The arrival of Pep Guardiola did not seem to change the club's luck with a difficult Group C draw: Borussia Monchengladbach, Celtic and, hello, Barcelona again. But City survived despite patchy form in the Catalan coach's opening months and have now found their reward.

Finally, they have been blessed with the draw they would have yearned for. Monaco represent the easiest draw left open from the options restricted by UEFA's carefully arranged rules and regulations.

Despite their good form in Ligue 1 -- where they are currently running ahead of champions Paris Saint-Germain, who City turfed out in last year's Champions League quarterfinals -- and despite the fact that talented manager Leonardo Jardim is building a side to match the legendary 2004 team that reached the Champions League final in Gelsenkirchen, the Monaco side offer a great chance for City to reach the quarterfinals for the second year running.

If achieved, their presence in the Champions League latter stages begins to look less of a surprise. With the club's evident ambition to climb to the ranks of Bayern, Barcelona and Real as pillars of the tournament, only continued presence towards the latter stages can fulfil this.

Optimism after drawing Monaco has already been reflected in City's odds to win the tournament outright, perhaps a fanciful thought to those watching the heartless cave-in at Leicester last weekend, with Guardiola's men now fifth favourites behind the usual big-hitters plus Atletico Madrid.

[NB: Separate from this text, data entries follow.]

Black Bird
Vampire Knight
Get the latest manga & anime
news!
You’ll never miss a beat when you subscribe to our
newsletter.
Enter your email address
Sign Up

These may seem small building blocks to some, but progress in this competition was glacial to begin with and has only really picked up pace in the past 12 months.

Manchester City director of football Txiki Begiristain has already attempted to throw cold water on fans' understandable enthusiasm for the draw by pointing out that Monaco topped Tottenham's qualifying group. It was Spurs, of course, who dismantled City at White Hart Lane in the Premier League back in October, so nothing can be taken for granted.

The prospect of drawing any from Borussia Dortmund, Napoli or Juventus would have sent a shudder down the spines of those who remember unhappy outings in each of those places. Atletico have yet to be encountered in City's short history of participation, but would also have represented a significant hurdle.

With City licking their wounds after a harrowing 4-2 defeat at Leicester, a setback that refocused attention on a shaky and maladjusted defence, perhaps the last thing they would have wanted to see sweeping through the Etihad front door is the highest-scoring team in Europe. Monaco's 53 league goals is easily the best in any of the major European leagues so far as we approach the halfway stage of the season. Such free-scoring and mobile attacking play will give Guardiola nightmares in the coming weeks as he plots a way to keep the ball out of the City net.

The only consolation is that the sides will meet in February after the transfer window, and City will more than likely have had the opportunity to bolster defensive lines with players who can best put Guardiola's ideas into practice. Until then, they will have to maintain a thin line between risk and achievement.

With Chelsea pulling away at the top of the Premier League, the last thing City's movers and shakers want is to enter the tie with Monaco knowing it is the club's only chance of success this season.

Begiristain insisted: "It's always difficult to say whether it's a tough draw or an easy draw." Playing down burgeoning expectations is always high on the agenda in situations like this, but there can be little doubt that -- given the choice -- that fans' first-pick opponent would almost universally have been Monaco.